Urzędnicy miejscy dawno już nauczyli się, że wystarczy zamontować kamery w kluczowych miejscach miasta, żeby radykalnie zmniejszyć poziom przestępczości. Bezpośredni bodziec, w postaci strachu przed złapaniem, jest znacznie bardziej skuteczny niż uczenie młodzieży, jeśli w ogóle byłoby to możliwe, myślenia w kategoriach pewnych norm społecznych. Świat do którego zmierzamy i który tworzy się na naszych oczach, to nie świat istot myślących autonomicznie, wewnątrzsterownie, tj. według własnych dobrze przemyślanych norm postępowania, ale raczej świat zmysłowych bodźców i natychmiastowej reakcji, świat w którym ładu społecznego strzegą nie normy obyczajowe, lecz elektroniczna behawioralna prewencja.

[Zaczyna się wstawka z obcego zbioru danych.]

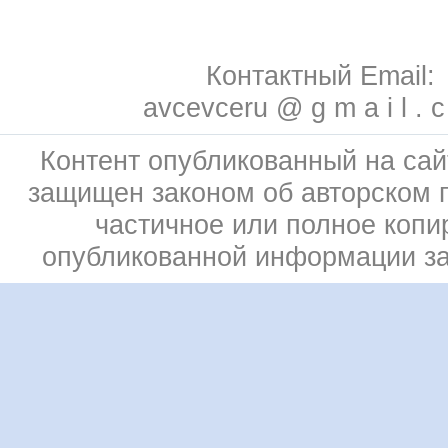
Контактный Email:
avcevceru @ g m a i l . 
Контент опубликованный на сай
защищен законом об авторском 
частичное или полное копи
опубликованной информации з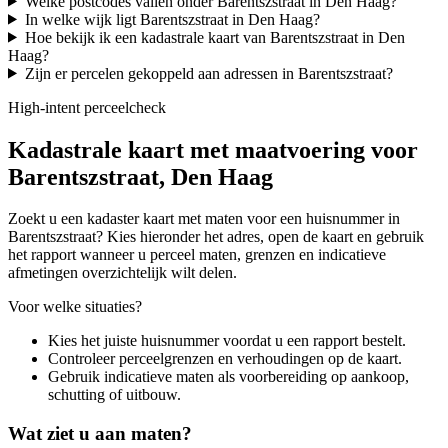
Welke postcodes vallen onder Barentszstraat in Den Haag?
In welke wijk ligt Barentszstraat in Den Haag?
Hoe bekijk ik een kadastrale kaart van Barentszstraat in Den
Haag?
Zijn er percelen gekoppeld aan adressen in Barentszstraat?
High-intent perceelcheck
Kadastrale kaart met maatvoering voor
Barentszstraat, Den Haag
Zoekt u een kadaster kaart met maten voor een huisnummer in
Barentszstraat? Kies hieronder het adres, open de kaart en gebruik
het rapport wanneer u perceel maten, grenzen en indicatieve
afmetingen overzichtelijk wilt delen.
Voor welke situaties?
Kies het juiste huisnummer voordat u een rapport bestelt.
Controleer perceelgrenzen en verhoudingen op de kaart.
Gebruik indicatieve maten als voorbereiding op aankoop,
schutting of uitbouw.
Wat ziet u aan maten?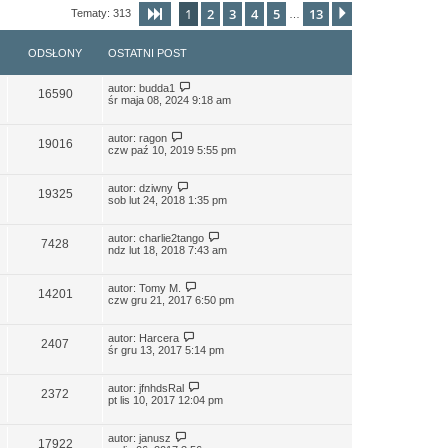
1
2
3
4
5
13
Strona
1
z
13
Następna
Tematy: 313
…
ODSŁONY
OSTATNI POST
autor:
budda1
16590
śr maja 08, 2024 9:18 am
autor:
ragon
19016
czw paź 10, 2019 5:55 pm
autor:
dziwny
19325
sob lut 24, 2018 1:35 pm
autor:
charlie2tango
7428
ndz lut 18, 2018 7:43 am
autor:
Tomy M.
14201
czw gru 21, 2017 6:50 pm
autor:
Harcera
2407
śr gru 13, 2017 5:14 pm
autor:
jfnhdsRal
2372
pt lis 10, 2017 12:04 pm
autor:
janusz
17922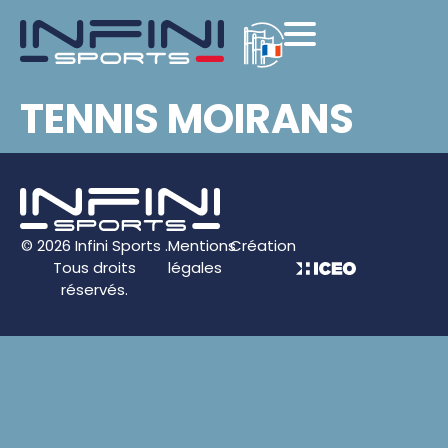
TENNIS MOIRANS
© 2026 Infini Sports .
Mentions
Création
Tous droits
légales
réservés.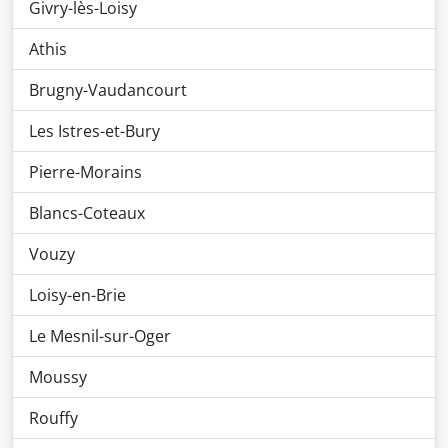
Givry-lès-Loisy
Athis
Brugny-Vaudancourt
Les Istres-et-Bury
Pierre-Morains
Blancs-Coteaux
Vouzy
Loisy-en-Brie
Le Mesnil-sur-Oger
Moussy
Rouffy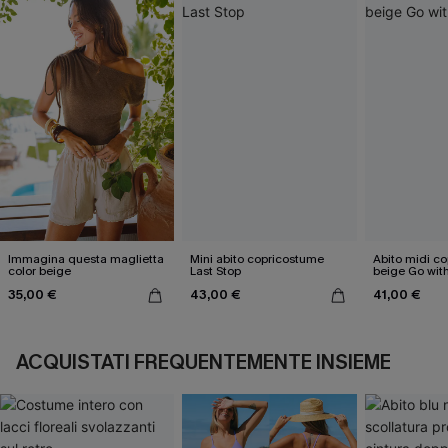
Immagina questa maglietta
Mini abito copricostume
Abito midi c
color beige
Last Stop
beige Go with
35,00 €
43,00 €
41,00 €
ACQUISTATI FREQUENTEMENTE INSIEME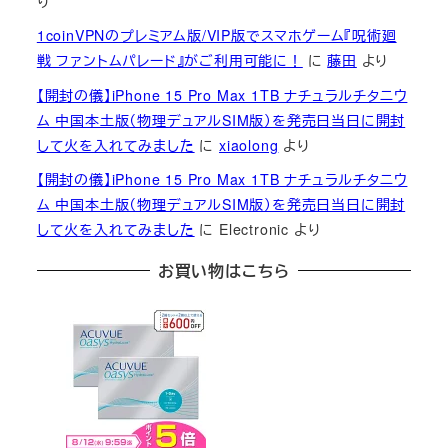
り
1coinVPNのプレミアム版/VIP版でスマホゲーム『呪術廻
戦 ファントムパレード』がご利用可能に！
に
藤田
より
【開封の儀】iPhone 15 Pro Max 1TB ナチュラルチタニウ
ム 中国本土版（物理デュアルSIM版）を発売日当日に開封
して火を入れてみました
に
xiaolong
より
【開封の儀】iPhone 15 Pro Max 1TB ナチュラルチタニウ
ム 中国本土版（物理デュアルSIM版）を発売日当日に開封
して火を入れてみました
に
Electronic
より
お買い物はこちら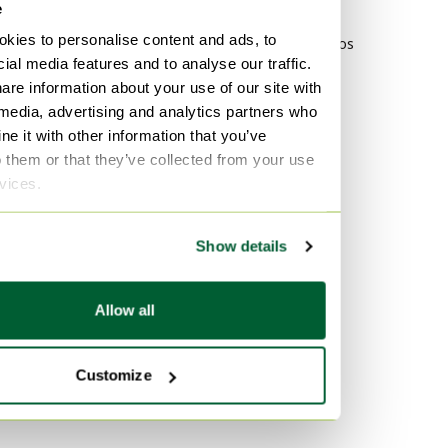
e
decorativos
kies to personalise content and ads, to
Industrial Objetos
ial media features and to analyse our traffic.
decorativos
are information about your use of our site with
 media, advertising and analytics partners who
Por material
e it with other information that you’ve
Cromo Objetos decorativos
o them or that they’ve collected from your use
rvs Objetos decorativos
rvices.
Porcelana Objetos
decorativos
Show details
Por color
Allow all
Turquesa Objetos
decorativos
Blanco Objetos decorativos
Customize
Taupe Objetos decorativos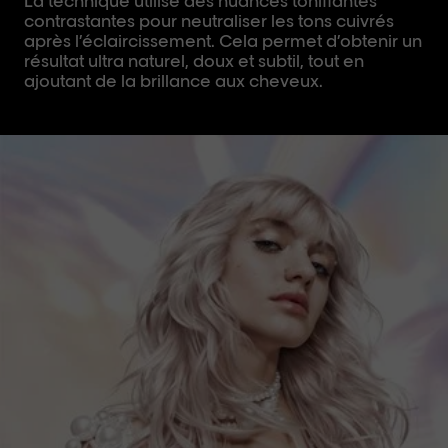
La technique utilise des nuances tonifiantes
contrastantes pour neutraliser les tons cuivrés
après l’éclaircissement. Cela permet d’obtenir un
résultat ultra naturel, doux et subtil, tout en
ajoutant de la brillance aux cheveux.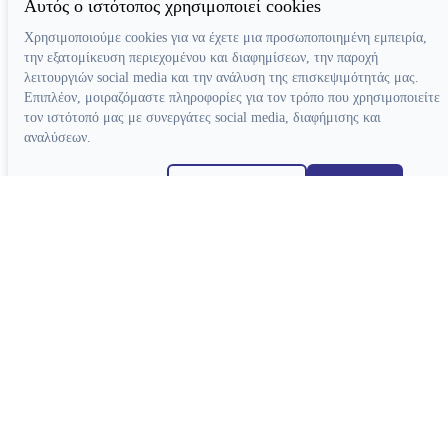
Αυτός ο ιστότοπος χρησιμοποιεί cookies
Χρησιμοποιούμε cookies για να έχετε μια προσωποποιημένη εμπειρία,
την εξατομίκευση περιεχομένου και διαφημίσεων, την παροχή
λειτουργιών social media και την ανάλυση της επισκεψιμότητάς μας.
Επιπλέον, μοιραζόμαστε πληροφορίες για τον τρόπο που χρησιμοποιείτε
τον ιστότοπό μας με συνεργάτες social media, διαφήμισης και
αναλύσεων.
Απόρριψη όλων
Ρυθμίσεις cookies
Αποδοχή όλων
Κατασκευή ιστοσελίδων
Χειρολαβές
Τουρμπίνες Airotor
Γωνιακές Micromotor
Γωνιακές Πολλαπλασιαστικές
Ευθείες Micromotor
Χειρουργικές Γωνιακές
Ταχυσύνδεσμοι
Micromotor Ενδοδοντίας
Λίπανση
Luftmotor-Micromotor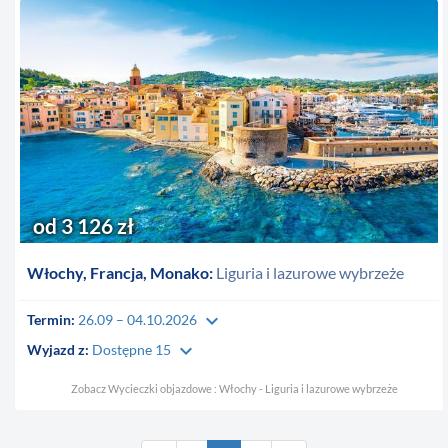
od 3 126 zł
Włochy, Francja, Monako:
Liguria i lazurowe wybrzeże
keyboard_arrow_down
Termin:
26.09 – 04.10.2026
keyboard_arrow_down
Wyjazd z:
Dostępne 15
Zobacz Wycieczki objazdowe : Włochy - Liguria i lazurowe wybrzeże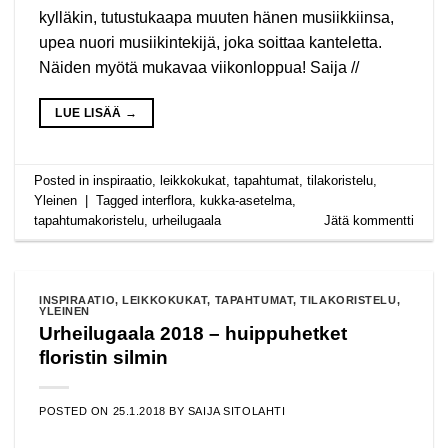
kylläkin, tutustukaapa muuten hänen musiikkiinsa,
upea nuori musiikintekijä, joka soittaa kanteletta.
Näiden myötä mukavaa viikonloppua! Saija //
LUE LISÄÄ
→
Posted in
inspiraatio
,
leikkokukat
,
tapahtumat
,
tilakoristelu
,
Yleinen
|
Tagged
interflora
,
kukka-asetelma
,
tapahtumakoristelu
,
urheilugaala
Jätä kommentti
INSPIRAATIO
,
LEIKKOKUKAT
,
TAPAHTUMAT
,
TILAKORISTELU
,
YLEINEN
Urheilugaala 2018 – huippuhetket
floristin silmin
POSTED ON
25.1.2018
BY
SAIJA SITOLAHTI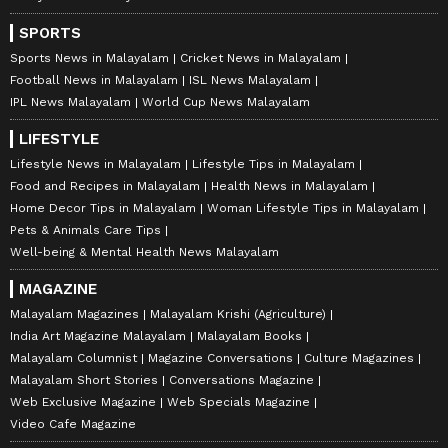
SPORTS
Sports News in Malayalam
Cricket News in Malayalam
Football News in Malayalam
ISL News Malayalam
IPL News Malayalam
World Cup News Malayalam
LIFESTYLE
Lifestyle News in Malayalam
Lifestyle Tips in Malayalam
Food and Recipes in Malayalam
Health News in Malayalam
Home Decor Tips in Malayalam
Woman Lifestyle Tips in Malayalam
Pets & Animals Care Tips
Well-being & Mental Health News Malayalam
MAGAZINE
Malayalam Magazines
Malayalam Krishi (Agriculture)
India Art Magazine Malayalam
Malayalam Books
Malayalam Columnist
Magazine Conversations
Culture Magazines
Malayalam Short Stories
Conversations Magazine
Web Exclusive Magazine
Web Specials Magazine
Video Cafe Magazine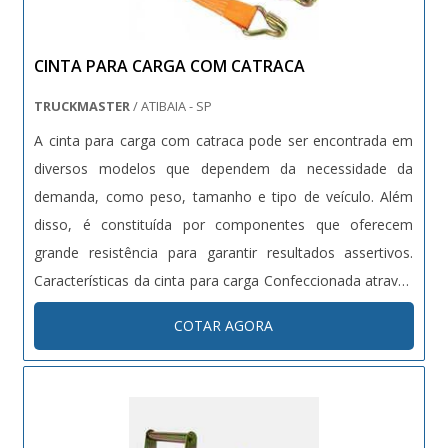
CINTA PARA CARGA COM CATRACA
TRUCKMASTER
/ ATIBAIA - SP
A cinta para carga com catraca pode ser encontrada em
diversos modelos que dependem da necessidade da
demanda, como peso, tamanho e tipo de veículo. Além
disso, é constituída por componentes que oferecem
grande resistência para garantir resultados assertivos.
Características da cinta para carga Confeccionada através
do poliéster, material de alta resistência e ótima
COTAR AGORA
durabilidade, a cinta para carga possui: Propriedade para
manter a seguranç...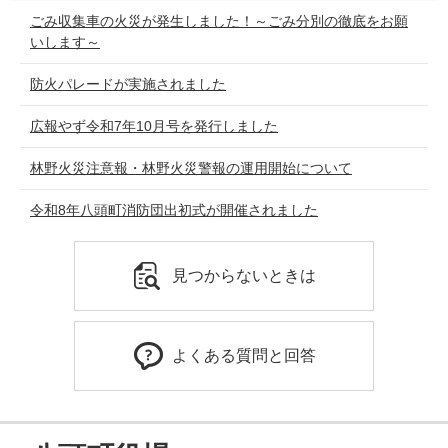
ごみ収集車の火災が発生しました！～ごみ分別の徹底をお願
いします～
防火パレードが実施されました
広報やず令和7年10月号を発行しました
林野火災注意報・林野火災警報の運用開始について
令和8年八頭町消防団出初式が開催されました
見つからないときは
よくある質問と回答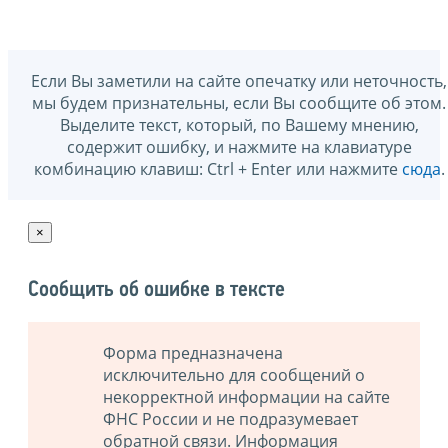
Если Вы заметили на сайте опечатку или неточность,
мы будем признательны, если Вы сообщите об этом.
Выделите текст, который, по Вашему мнению,
содержит ошибку, и нажмите на клавиатуре
комбинацию клавиш: Ctrl + Enter или нажмите
сюда
.
×
Сообщить об ошибке в тексте
Форма предназначена
исключительно для сообщений о
некорректной информации на сайте
ФНС России и не подразумевает
обратной связи. Информация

Etyka jako nauka i przedmiot nauczania może odzyskać rację bytu jedynie dzięki odwróceniu się elektronicznej fali, w której żyjemy.

Czyli jedynie wtedy, kiedy coraz większa ilość ludzi zacznie uświadamiać sobie, że pozwalając sobie na zatonięcie w obrazach, filmach, grach, manipulacjach supermarketów, uwodzeniu przez media i polityków, i tak dalej, i tak dalej, traci coś niezwykle cennego, mianowicie siebie, zdolność do samodzielnego kierowania własnym życiem. Kiedy już to zrozumieją, będą gotowi na nauczanie i studiowanie etyki, filozofii czy literatury. Nie wcześniej.

Najważniejszą zatem sprawą, w którą my, współcześni filozofowie i pedagodzy winniśmy się zaangażować, to odwrócenie tej fali. Jak to zrobić? To oczywiście temat na osobny esej.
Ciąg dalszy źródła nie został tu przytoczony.